Saturday, September 6th, 2008...2:06 am
The Weekend: Robert Crais’ Police Procedurals
To my list of favorite writers of modern police procedurals (Michael Connelly and James Lee Burke), I must now add Robert Crais, having made my way through The Forgotten Man, The Two Minute Rule, The Watchman, and The Last Detective this summer.
What links these three writers together? Their protagonists are morally complex characters with difficult pasts, who struggle with their demons even as they pursue the bad guys. And they often have buddies who are not hesitant about breaking the law in the interests of, shall we say, moral clarity. Crais’s man is Elvis Cole, a Vietnam vet, now a private investigator in Los Angeles, whose mother, on one of those rare occasions when she was actually around, changed his name to Elvis when he was six years old, mostly because she liked the way it sounded. Playing Keith to Elvis’s Mick (talk about mixing my metaphors) is Joe Pike, a fearless man of exceedingly few words but unbending loyalty to Mr. Cole. And even Joe Pike, emotionally speaking, is a prisoner of his own indomitability.
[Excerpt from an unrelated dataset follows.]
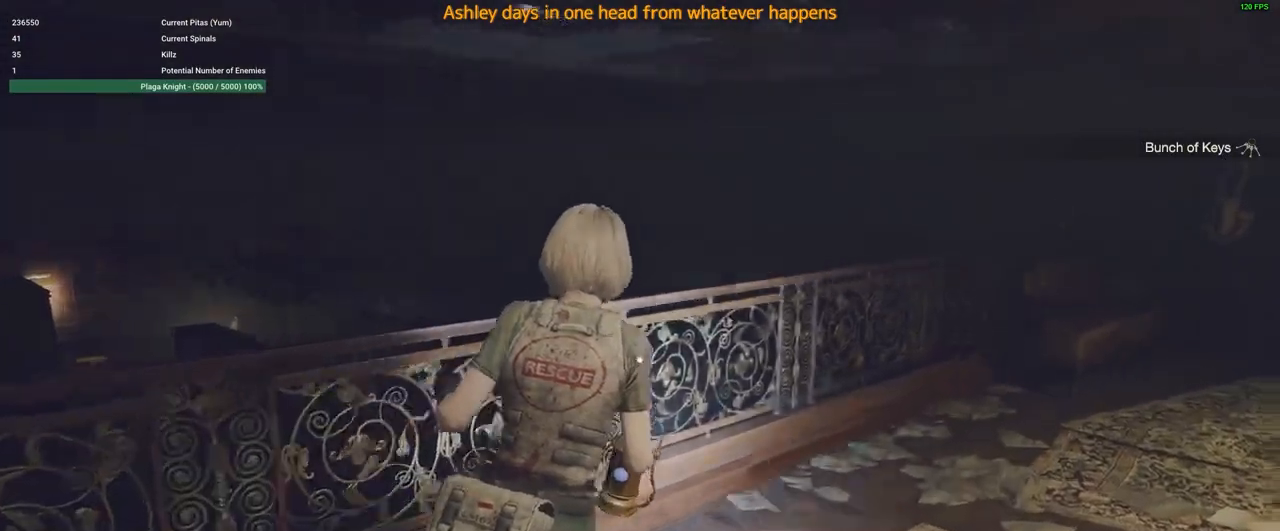
{"keys": ["d", "shift", "w"], "mouse": [], "events": [[216, "d", "up"], [450, "d", "down"]]}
Of the four books I have noted, start with The Last Detective, a great read about a kidnapped child, although the ending is perhaps prolonged and a little florid. That leads nicely into The Forgotten Man, in which a murder victim claims to be Elvis’s long lost father. The Two Minute Rule is a non-Elvis book, starring Max Holman, an ex-con seeking reconciliation with his estranged son, a cop who is implicated in police corruption; it’s good. And The Watchman is Joe Pike, hired to protect a young and foolish heiress, Conner Barkley, who is relentlessly hunted by a succession of thoroughly evil hit men, apparently for being a witness to something the significance of which is hidden to her, and to us. In many ways the Joe Pike book was the most enjoyable. Needless to say, these are like potato chips. Bet you can’t read just one.
Incidentally, I read The Last Detective on my shiny new Amazon Kindle, which I will eventually get around to reviewing.